━━━ Input data

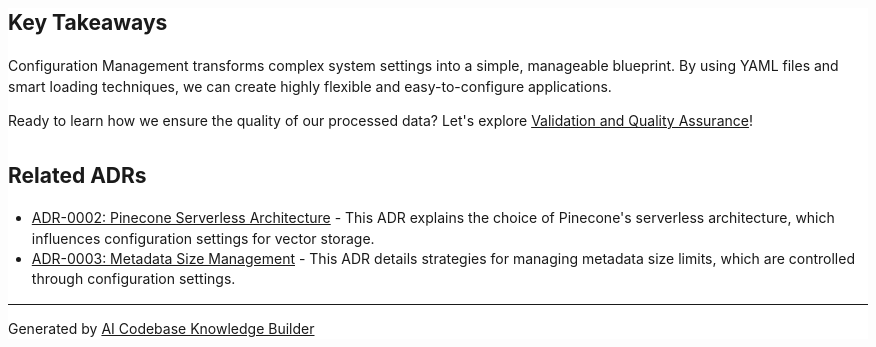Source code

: ## Key Takeaways

Configuration Management transforms complex system settings into a simple, manageable blueprint. By using YAML files and smart loading techniques, we can create highly flexible and easy-to-configure applications.

Ready to learn how we ensure the quality of our processed data? Let's explore [Validation and Quality Assurance](08_validation_and_quality_assurance.md)!

## Related ADRs

- [ADR-0002: Pinecone Serverless Architecture](adr/0002-pinecone-serverless-architecture.md) - This ADR explains the choice of Pinecone's serverless architecture, which influences configuration settings for vector storage.
- [ADR-0003: Metadata Size Management](adr/0003-metadata-size-management.md) - This ADR details strategies for managing metadata size limits, which are controlled through configuration settings.

---

Generated by [AI Codebase Knowledge Builder](https://github.com/The-Pocket/Tutorial-Codebase-Knowledge)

━━━━━━

- **Instruction**: Switch each "configuration settings" in the material above to "config parameters" and write the lines out again with everything else unchanged. Leave the pictures out of your answer.

- **Result for this exercise**:
Source code

: ## Key Takeaways

Configuration Management transforms complex system settings into a simple, manageable blueprint. By using YAML files and smart loading techniques, we can create highly flexible and easy-to-configure applications.

Ready to learn how we ensure the quality of our processed data? Let's explore [Validation and Quality Assurance](08_validation_and_quality_assurance.md)!

## Related ADRs

- [ADR-0002: Pinecone Serverless Architecture](adr/0002-pinecone-serverless-architecture.md) - This ADR explains the choice of Pinecone's serverless architecture, which influences config parameters for vector storage.
- [ADR-0003: Metadata Size Management](adr/0003-metadata-size-management.md) - This ADR details strategies for managing metadata size limits, which are controlled through config parameters.

---

Generated by [AI Codebase Knowledge Builder](https://github.com/The-Pocket/Tutorial-Codebase-Knowledge)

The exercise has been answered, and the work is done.